*EXERCISE*.
A verbatim copy of every record is required, and no pictures should be included.

*Saved entries*.
%%
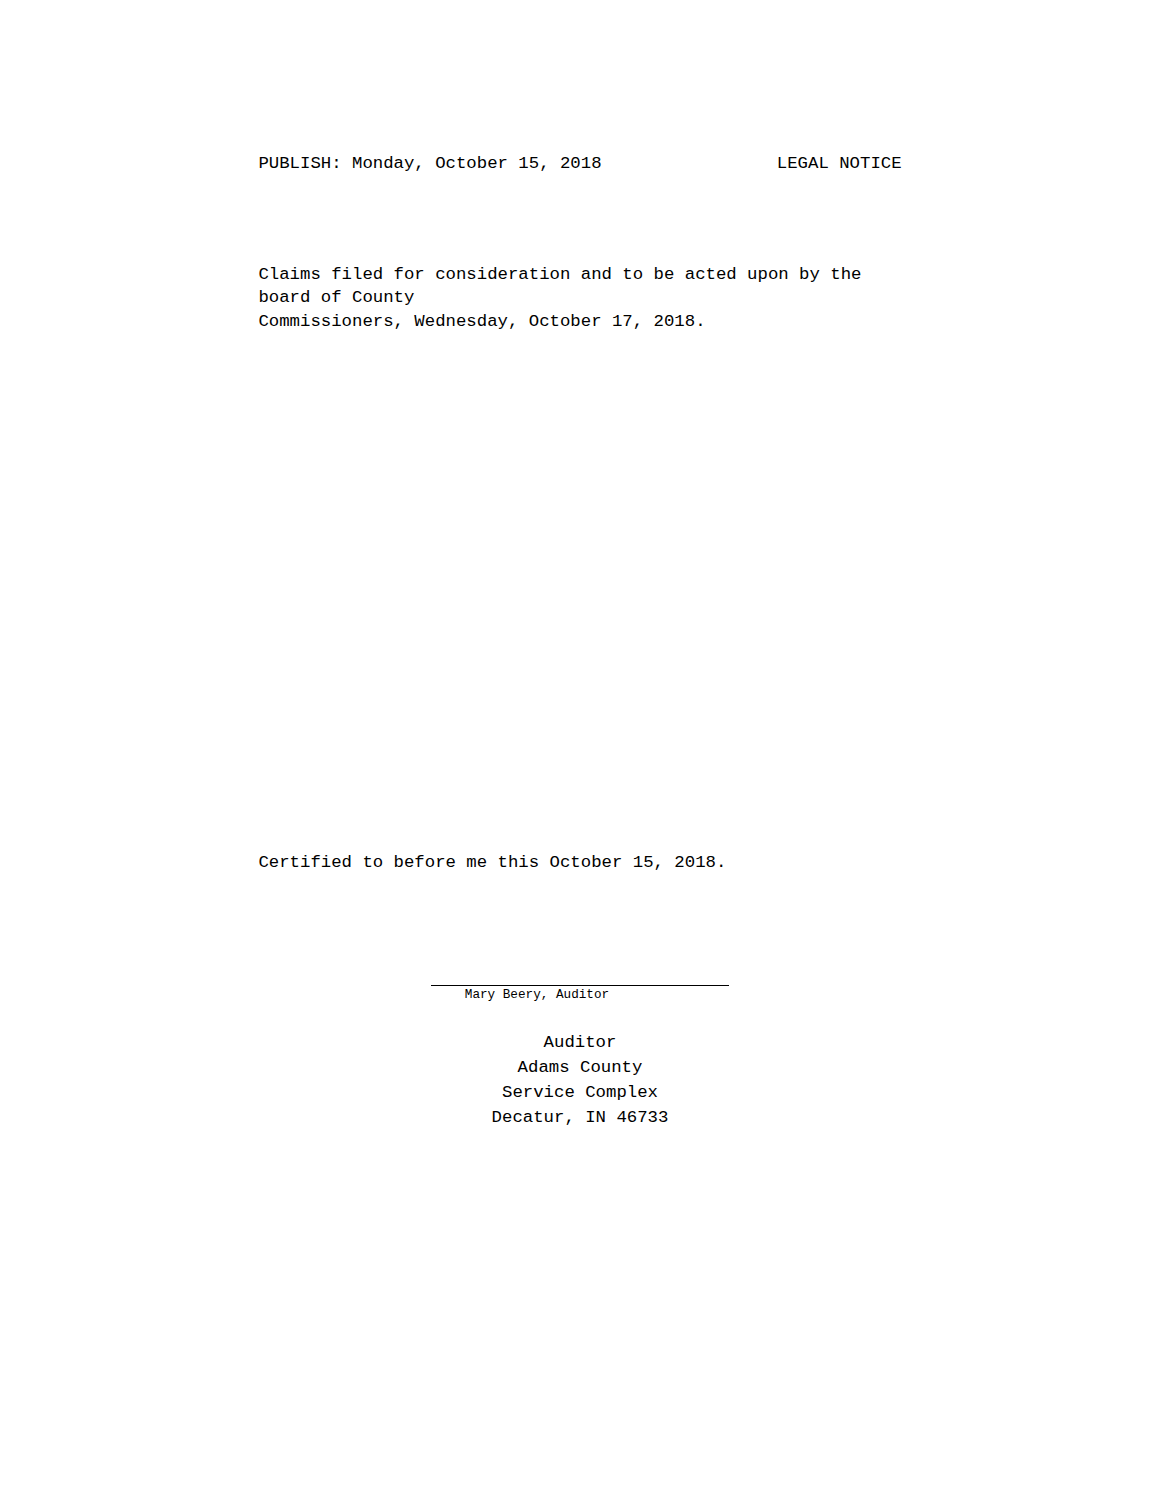PUBLISH: Monday, October 15, 2018
LEGAL NOTICE
Claims filed for consideration and to be acted upon by the board of County
Commissioners, Wednesday, October 17, 2018.
Certified to before me this October 15, 2018.
Mary Beery, Auditor
Auditor
Adams County
Service Complex
Decatur, IN 46733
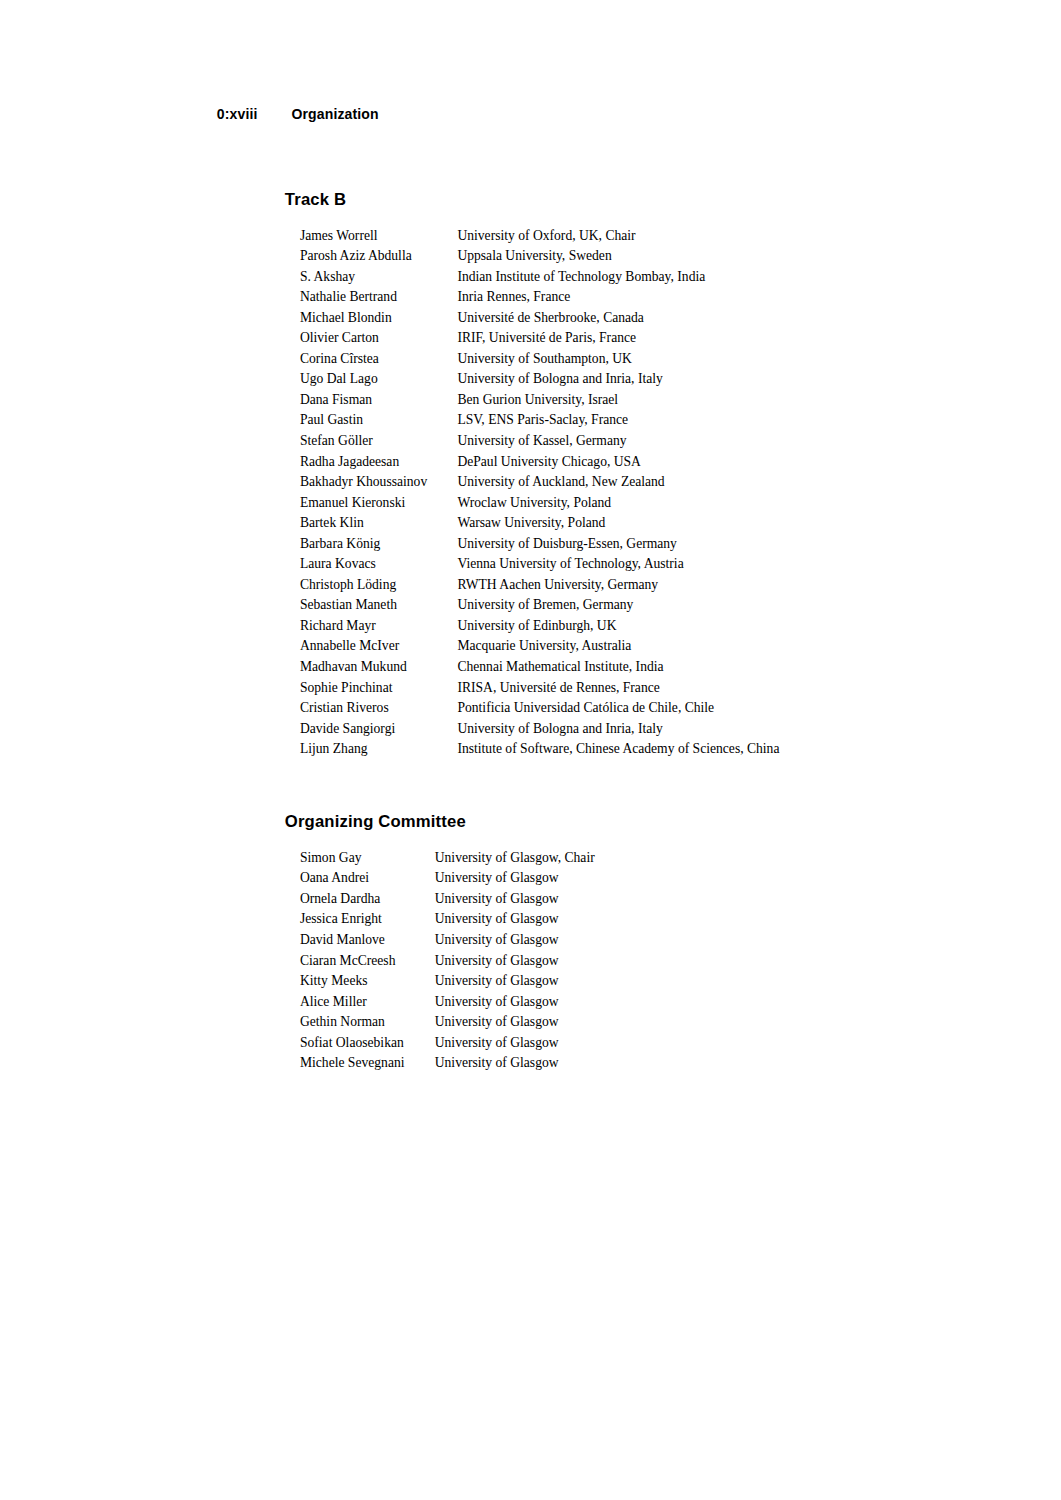0:xviii Organization
Track B
| James Worrell | University of Oxford, UK, Chair |
| Parosh Aziz Abdulla | Uppsala University, Sweden |
| S. Akshay | Indian Institute of Technology Bombay, India |
| Nathalie Bertrand | Inria Rennes, France |
| Michael Blondin | Université de Sherbrooke, Canada |
| Olivier Carton | IRIF, Université de Paris, France |
| Corina Cîrstea | University of Southampton, UK |
| Ugo Dal Lago | University of Bologna and Inria, Italy |
| Dana Fisman | Ben Gurion University, Israel |
| Paul Gastin | LSV, ENS Paris-Saclay, France |
| Stefan Göller | University of Kassel, Germany |
| Radha Jagadeesan | DePaul University Chicago, USA |
| Bakhadyr Khoussainov | University of Auckland, New Zealand |
| Emanuel Kieronski | Wroclaw University, Poland |
| Bartek Klin | Warsaw University, Poland |
| Barbara König | University of Duisburg-Essen, Germany |
| Laura Kovacs | Vienna University of Technology, Austria |
| Christoph Löding | RWTH Aachen University, Germany |
| Sebastian Maneth | University of Bremen, Germany |
| Richard Mayr | University of Edinburgh, UK |
| Annabelle McIver | Macquarie University, Australia |
| Madhavan Mukund | Chennai Mathematical Institute, India |
| Sophie Pinchinat | IRISA, Université de Rennes, France |
| Cristian Riveros | Pontificia Universidad Católica de Chile, Chile |
| Davide Sangiorgi | University of Bologna and Inria, Italy |
| Lijun Zhang | Institute of Software, Chinese Academy of Sciences, China |
Organizing Committee
| Simon Gay | University of Glasgow, Chair |
| Oana Andrei | University of Glasgow |
| Ornela Dardha | University of Glasgow |
| Jessica Enright | University of Glasgow |
| David Manlove | University of Glasgow |
| Ciaran McCreesh | University of Glasgow |
| Kitty Meeks | University of Glasgow |
| Alice Miller | University of Glasgow |
| Gethin Norman | University of Glasgow |
| Sofiat Olaosebikan | University of Glasgow |
| Michele Sevegnani | University of Glasgow |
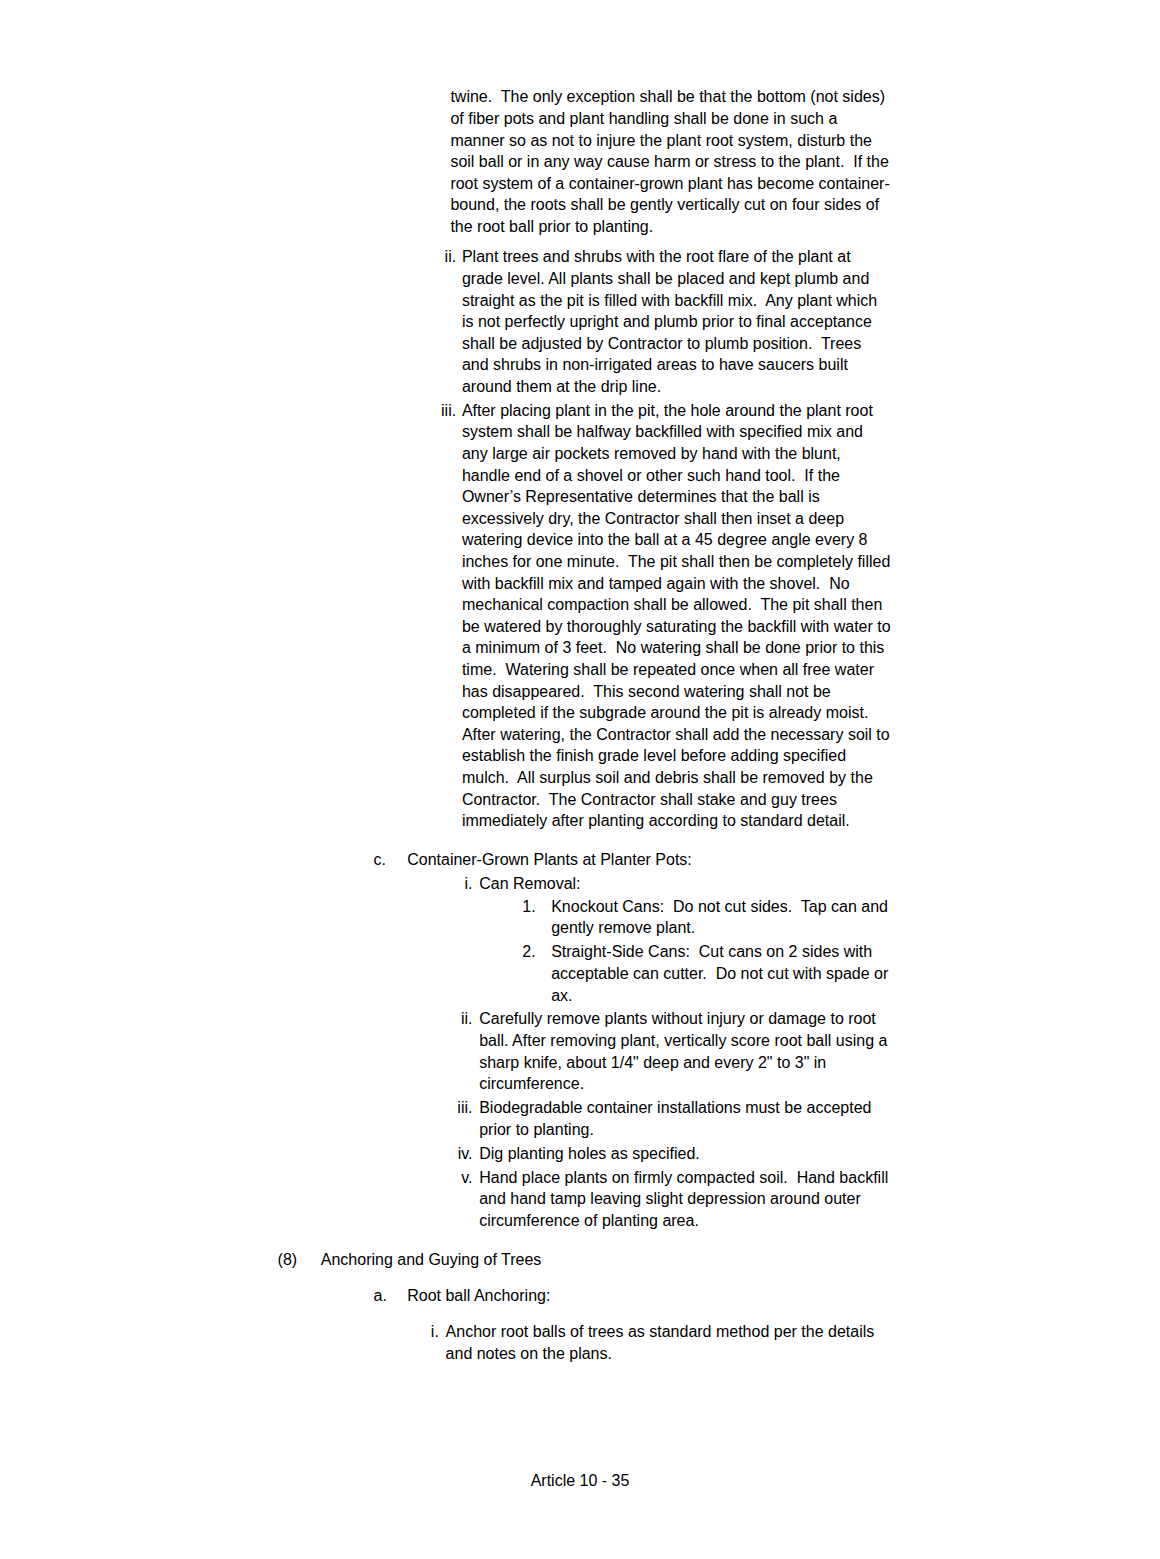twine. The only exception shall be that the bottom (not sides) of fiber pots and plant handling shall be done in such a manner so as not to injure the plant root system, disturb the soil ball or in any way cause harm or stress to the plant. If the root system of a container-grown plant has become container-bound, the roots shall be gently vertically cut on four sides of the root ball prior to planting.
ii. Plant trees and shrubs with the root flare of the plant at grade level. All plants shall be placed and kept plumb and straight as the pit is filled with backfill mix. Any plant which is not perfectly upright and plumb prior to final acceptance shall be adjusted by Contractor to plumb position. Trees and shrubs in non-irrigated areas to have saucers built around them at the drip line.
iii. After placing plant in the pit, the hole around the plant root system shall be halfway backfilled with specified mix and any large air pockets removed by hand with the blunt, handle end of a shovel or other such hand tool. If the Owner’s Representative determines that the ball is excessively dry, the Contractor shall then inset a deep watering device into the ball at a 45 degree angle every 8 inches for one minute. The pit shall then be completely filled with backfill mix and tamped again with the shovel. No mechanical compaction shall be allowed. The pit shall then be watered by thoroughly saturating the backfill with water to a minimum of 3 feet. No watering shall be done prior to this time. Watering shall be repeated once when all free water has disappeared. This second watering shall not be completed if the subgrade around the pit is already moist. After watering, the Contractor shall add the necessary soil to establish the finish grade level before adding specified mulch. All surplus soil and debris shall be removed by the Contractor. The Contractor shall stake and guy trees immediately after planting according to standard detail.
c. Container-Grown Plants at Planter Pots:
i. Can Removal:
1. Knockout Cans: Do not cut sides. Tap can and gently remove plant.
2. Straight-Side Cans: Cut cans on 2 sides with acceptable can cutter. Do not cut with spade or ax.
ii. Carefully remove plants without injury or damage to root ball. After removing plant, vertically score root ball using a sharp knife, about 1/4" deep and every 2" to 3" in circumference.
iii. Biodegradable container installations must be accepted prior to planting.
iv. Dig planting holes as specified.
v. Hand place plants on firmly compacted soil. Hand backfill and hand tamp leaving slight depression around outer circumference of planting area.
(8) Anchoring and Guying of Trees
a. Root ball Anchoring:
i. Anchor root balls of trees as standard method per the details and notes on the plans.
Article 10 - 35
%%
*EXERCISE ANSWER*.
PUBLISH: Monday, October 15, 2018
LEGAL NOTICE
Claims filed for consideration and to be acted upon by the board of County
Commissioners, Wednesday, October 17, 2018.
Certified to before me this October 15, 2018.
Mary Beery, Auditor
Auditor
Adams County
Service Complex
Decatur, IN 46733
0:xviii Organization
Track B
| James Worrell | University of Oxford, UK, Chair |
| Parosh Aziz Abdulla | Uppsala University, Sweden |
| S. Akshay | Indian Institute of Technology Bombay, India |
| Nathalie Bertrand | Inria Rennes, France |
| Michael Blondin | Université de Sherbrooke, Canada |
| Olivier Carton | IRIF, Université de Paris, France |
| Corina Cîrstea | University of Southampton, UK |
| Ugo Dal Lago | University of Bologna and Inria, Italy |
| Dana Fisman | Ben Gurion University, Israel |
| Paul Gastin | LSV, ENS Paris-Saclay, France |
| Stefan Göller | University of Kassel, Germany |
| Radha Jagadeesan | DePaul University Chicago, USA |
| Bakhadyr Khoussainov | University of Auckland, New Zealand |
| Emanuel Kieronski | Wroclaw University, Poland |
| Bartek Klin | Warsaw University, Poland |
| Barbara König | University of Duisburg-Essen, Germany |
| Laura Kovacs | Vienna University of Technology, Austria |
| Christoph Löding | RWTH Aachen University, Germany |
| Sebastian Maneth | University of Bremen, Germany |
| Richard Mayr | University of Edinburgh, UK |
| Annabelle McIver | Macquarie University, Australia |
| Madhavan Mukund | Chennai Mathematical Institute, India |
| Sophie Pinchinat | IRISA, Université de Rennes, France |
| Cristian Riveros | Pontificia Universidad Católica de Chile, Chile |
| Davide Sangiorgi | University of Bologna and Inria, Italy |
| Lijun Zhang | Institute of Software, Chinese Academy of Sciences, China |
Organizing Committee
| Simon Gay | University of Glasgow, Chair |
| Oana Andrei | University of Glasgow |
| Ornela Dardha | University of Glasgow |
| Jessica Enright | University of Glasgow |
| David Manlove | University of Glasgow |
| Ciaran McCreesh | University of Glasgow |
| Kitty Meeks | University of Glasgow |
| Alice Miller | University of Glasgow |
| Gethin Norman | University of Glasgow |
| Sofiat Olaosebikan | University of Glasgow |
| Michele Sevegnani | University of Glasgow |
twine. The only exception shall be that the bottom (not sides) of fiber pots and plant handling shall be done in such a manner so as not to injure the plant root system, disturb the soil ball or in any way cause harm or stress to the plant. If the root system of a container-grown plant has become container-bound, the roots shall be gently vertically cut on four sides of the root ball prior to planting.
ii. Plant trees and shrubs with the root flare of the plant at grade level. All plants shall be placed and kept plumb and straight as the pit is filled with backfill mix. Any plant which is not perfectly upright and plumb prior to final acceptance shall be adjusted by Contractor to plumb position. Trees and shrubs in non-irrigated areas to have saucers built around them at the drip line.
iii. After placing plant in the pit, the hole around the plant root system shall be halfway backfilled with specified mix and any large air pockets removed by hand with the blunt, handle end of a shovel or other such hand tool. If the Owner’s Representative determines that the ball is excessively dry, the Contractor shall then inset a deep watering device into the ball at a 45 degree angle every 8 inches for one minute. The pit shall then be completely filled with backfill mix and tamped again with the shovel. No mechanical compaction shall be allowed. The pit shall then be watered by thoroughly saturating the backfill with water to a minimum of 3 feet. No watering shall be done prior to this time. Watering shall be repeated once when all free water has disappeared. This second watering shall not be completed if the subgrade around the pit is already moist. After watering, the Contractor shall add the necessary soil to establish the finish grade level before adding specified mulch. All surplus soil and debris shall be removed by the Contractor. The Contractor shall stake and guy trees immediately after planting according to standard detail.
c. Container-Grown Plants at Planter Pots:
i. Can Removal:
1. Knockout Cans: Do not cut sides. Tap can and gently remove plant.
2. Straight-Side Cans: Cut cans on 2 sides with acceptable can cutter. Do not cut with spade or ax.
ii. Carefully remove plants without injury or damage to root ball. After removing plant, vertically score root ball using a sharp knife, about 1/4" deep and every 2" to 3" in circumference.
iii. Biodegradable container installations must be accepted prior to planting.
iv. Dig planting holes as specified.
v. Hand place plants on firmly compacted soil. Hand backfill and hand tamp leaving slight depression around outer circumference of planting area.
(8) Anchoring and Guying of Trees
a. Root ball Anchoring:
i. Anchor root balls of trees as standard method per the details and notes on the plans.
Article 10 - 35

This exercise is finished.